◆ PROVIDED PASSAGE ◆
[Start of Attachment]

The national anti-fossil fuel group responsible for the Green New Deal has drawn a firm line in the Colorado Democratic Senate Primary to deny former Governor John Hickenlooper the nomination.

The Sunrise Movement, which has received substantial support from anti-fossil fuel philanthropies like the Rockefeller Family Fund and Wallace Global Fund, announced on Twitter it is jumping into Colorado’s U.S. Senate race and endorsing former State House Speaker Andrew Romanoff in the primary in a clear shot against Hickenlooper.

This is the first major activist group to take sides in the primary, and Colorado Public Radio reports the Sunrise Movement will deploy five full-time, paid staffers to the state to support Romanoff’s campaign.

In the eyes of the group, Hickenlooper and the Republican incumbent, U.S. Sen. Cory Gardner, are alike when it comes to policy decisions surrounding their climate push.

“Hickenlooper and Cory Gardner are one-and-the-same to us,” Boulder Sunrise Coordinator Michele Weindling told Colorado Public Radio. “Neither of them have aggressive strategies for how they’re going to fight the climate crisis.”

Sunrise boldly spelled out their endorsement Monday morning, calling Hickenlooper “dangerous for this state.”

“BREAKING: Sunrise proudly endorses Andrew Romanoff for US Senate! We could not be more excited to support Romanoff’s progressive campaign to champion the #GreenNewDeal on behalf of all Coloradans,” the group tweeted.

Later in the day, the group added, “Between now & June 30th, our volunteer-powered field program will register thousands of young voters & collect thousands of pledge-to-vote cards. We’re going all-out to mobilize young people to defeat Hickenlooper, Gardner, & the fossil fuel CEOs trying to buy our election.”

[End of Attachment]

◆ TASKS FOR THIS EXERCISE ◆
• A. Write out, word for word, the part of the article on the Sunrise Movement's Senate endorsement that opens with the words containing "The national anti-fossil" and closes with "support Romanoff’s campaign.".
• B. Answer these questions from the article on the Sunrise Movement's Senate endorsement.
(i) How many full-time, paid staffers will the Sunrise Movement deploy to Colorado?
(ii) Who is the Republican incumbent in the race?
(iii) Until what date will the group's volunteer-powered field program register young voters?

◆ LISTED RECORDS ◆

[Start of Attachment]

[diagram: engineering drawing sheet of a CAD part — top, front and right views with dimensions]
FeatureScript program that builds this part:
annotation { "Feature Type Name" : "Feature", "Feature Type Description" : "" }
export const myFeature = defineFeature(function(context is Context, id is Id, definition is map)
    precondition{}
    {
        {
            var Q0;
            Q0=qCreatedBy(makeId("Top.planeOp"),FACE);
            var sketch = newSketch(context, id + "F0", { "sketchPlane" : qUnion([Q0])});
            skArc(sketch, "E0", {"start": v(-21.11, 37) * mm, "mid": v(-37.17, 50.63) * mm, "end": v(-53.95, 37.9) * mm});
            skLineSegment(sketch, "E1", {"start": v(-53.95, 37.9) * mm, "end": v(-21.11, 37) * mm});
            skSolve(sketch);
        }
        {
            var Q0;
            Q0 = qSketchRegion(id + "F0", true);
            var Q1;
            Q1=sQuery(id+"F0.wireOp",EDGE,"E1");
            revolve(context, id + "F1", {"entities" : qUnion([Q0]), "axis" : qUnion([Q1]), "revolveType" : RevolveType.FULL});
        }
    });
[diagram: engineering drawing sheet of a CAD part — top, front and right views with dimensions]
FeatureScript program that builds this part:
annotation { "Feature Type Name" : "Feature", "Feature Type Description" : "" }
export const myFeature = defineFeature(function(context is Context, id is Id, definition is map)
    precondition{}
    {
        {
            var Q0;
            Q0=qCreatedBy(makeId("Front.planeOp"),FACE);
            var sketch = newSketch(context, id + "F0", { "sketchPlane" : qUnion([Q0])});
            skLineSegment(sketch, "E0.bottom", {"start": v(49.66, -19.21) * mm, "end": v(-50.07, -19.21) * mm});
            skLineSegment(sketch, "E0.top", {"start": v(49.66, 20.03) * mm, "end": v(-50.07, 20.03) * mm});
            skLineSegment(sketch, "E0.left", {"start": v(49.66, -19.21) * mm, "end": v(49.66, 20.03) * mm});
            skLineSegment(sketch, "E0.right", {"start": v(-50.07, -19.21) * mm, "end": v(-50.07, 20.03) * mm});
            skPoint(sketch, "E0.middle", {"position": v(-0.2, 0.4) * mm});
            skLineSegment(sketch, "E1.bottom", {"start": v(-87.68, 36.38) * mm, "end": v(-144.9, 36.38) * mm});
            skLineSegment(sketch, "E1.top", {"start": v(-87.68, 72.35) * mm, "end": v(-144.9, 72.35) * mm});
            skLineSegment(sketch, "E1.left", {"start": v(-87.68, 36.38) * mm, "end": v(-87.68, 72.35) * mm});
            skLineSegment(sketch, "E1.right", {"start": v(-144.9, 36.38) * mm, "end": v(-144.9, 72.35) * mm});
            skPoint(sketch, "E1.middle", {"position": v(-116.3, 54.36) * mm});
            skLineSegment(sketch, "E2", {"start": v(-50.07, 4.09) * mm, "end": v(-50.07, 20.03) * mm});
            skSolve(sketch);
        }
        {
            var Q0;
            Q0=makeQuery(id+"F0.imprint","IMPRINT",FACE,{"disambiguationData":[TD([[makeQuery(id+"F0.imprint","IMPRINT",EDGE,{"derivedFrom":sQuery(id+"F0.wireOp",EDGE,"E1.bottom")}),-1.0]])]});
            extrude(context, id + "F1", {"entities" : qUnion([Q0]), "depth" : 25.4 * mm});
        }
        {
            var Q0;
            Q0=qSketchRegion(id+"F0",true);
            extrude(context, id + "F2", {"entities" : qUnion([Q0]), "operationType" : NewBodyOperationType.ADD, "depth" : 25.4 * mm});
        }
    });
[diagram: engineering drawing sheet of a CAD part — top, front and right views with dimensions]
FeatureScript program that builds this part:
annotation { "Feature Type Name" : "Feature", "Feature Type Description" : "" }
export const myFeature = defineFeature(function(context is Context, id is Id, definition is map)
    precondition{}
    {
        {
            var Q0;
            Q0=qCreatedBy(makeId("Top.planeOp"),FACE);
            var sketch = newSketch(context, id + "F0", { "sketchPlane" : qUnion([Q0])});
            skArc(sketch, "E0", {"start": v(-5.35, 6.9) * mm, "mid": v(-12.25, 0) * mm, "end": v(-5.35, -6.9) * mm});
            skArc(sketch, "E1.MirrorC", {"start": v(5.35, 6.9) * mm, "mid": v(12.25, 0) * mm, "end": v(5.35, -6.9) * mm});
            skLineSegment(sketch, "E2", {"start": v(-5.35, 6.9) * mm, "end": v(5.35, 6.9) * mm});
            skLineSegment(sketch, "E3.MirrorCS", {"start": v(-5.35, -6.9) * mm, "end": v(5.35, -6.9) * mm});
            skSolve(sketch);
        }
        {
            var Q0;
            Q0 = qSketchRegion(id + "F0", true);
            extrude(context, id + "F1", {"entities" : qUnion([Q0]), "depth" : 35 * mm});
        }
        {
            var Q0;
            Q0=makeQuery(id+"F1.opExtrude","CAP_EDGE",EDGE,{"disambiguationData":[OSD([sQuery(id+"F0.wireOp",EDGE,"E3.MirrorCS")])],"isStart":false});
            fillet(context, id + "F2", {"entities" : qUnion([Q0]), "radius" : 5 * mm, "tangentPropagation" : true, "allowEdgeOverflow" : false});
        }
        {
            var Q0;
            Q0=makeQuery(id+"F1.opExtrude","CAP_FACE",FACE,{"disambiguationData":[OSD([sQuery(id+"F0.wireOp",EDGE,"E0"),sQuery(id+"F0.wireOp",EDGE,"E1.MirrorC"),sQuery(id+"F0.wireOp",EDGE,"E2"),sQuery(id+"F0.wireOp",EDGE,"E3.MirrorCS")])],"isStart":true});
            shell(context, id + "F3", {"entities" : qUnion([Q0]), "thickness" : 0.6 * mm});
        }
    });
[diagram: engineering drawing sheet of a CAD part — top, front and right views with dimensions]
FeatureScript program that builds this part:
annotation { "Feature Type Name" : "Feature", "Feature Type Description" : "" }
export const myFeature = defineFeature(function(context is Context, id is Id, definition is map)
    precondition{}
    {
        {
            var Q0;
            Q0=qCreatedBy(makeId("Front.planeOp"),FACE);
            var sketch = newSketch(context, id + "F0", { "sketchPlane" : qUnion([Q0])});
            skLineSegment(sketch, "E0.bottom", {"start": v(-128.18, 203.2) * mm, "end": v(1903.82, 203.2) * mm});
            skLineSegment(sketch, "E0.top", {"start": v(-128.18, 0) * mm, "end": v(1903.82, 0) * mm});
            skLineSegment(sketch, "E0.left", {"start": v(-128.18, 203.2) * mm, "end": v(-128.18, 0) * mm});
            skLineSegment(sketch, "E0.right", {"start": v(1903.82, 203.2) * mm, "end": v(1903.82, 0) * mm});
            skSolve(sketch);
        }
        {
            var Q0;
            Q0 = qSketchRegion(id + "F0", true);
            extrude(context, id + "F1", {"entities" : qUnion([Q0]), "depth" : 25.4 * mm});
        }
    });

[End of Attachment]

◆ ANSWERS BY ITEM NUMBER ◆
• A.
The national anti-fossil fuel group responsible for the Green New Deal has drawn a firm line in the Colorado Democratic Senate Primary to deny former Governor John Hickenlooper the nomination.

The Sunrise Movement, which has received substantial support from anti-fossil fuel philanthropies like the Rockefeller Family Fund and Wallace Global Fund, announced on Twitter it is jumping into Colorado’s U.S. Senate race and endorsing former State House Speaker Andrew Romanoff in the primary in a clear shot against Hickenlooper.

This is the first major activist group to take sides in the primary, and Colorado Public Radio reports the Sunrise Movement will deploy five full-time, paid staffers to the state to support Romanoff’s campaign.

• B.
(i) Five
(ii) U.S. Sen. Cory Gardner
(iii) June 30th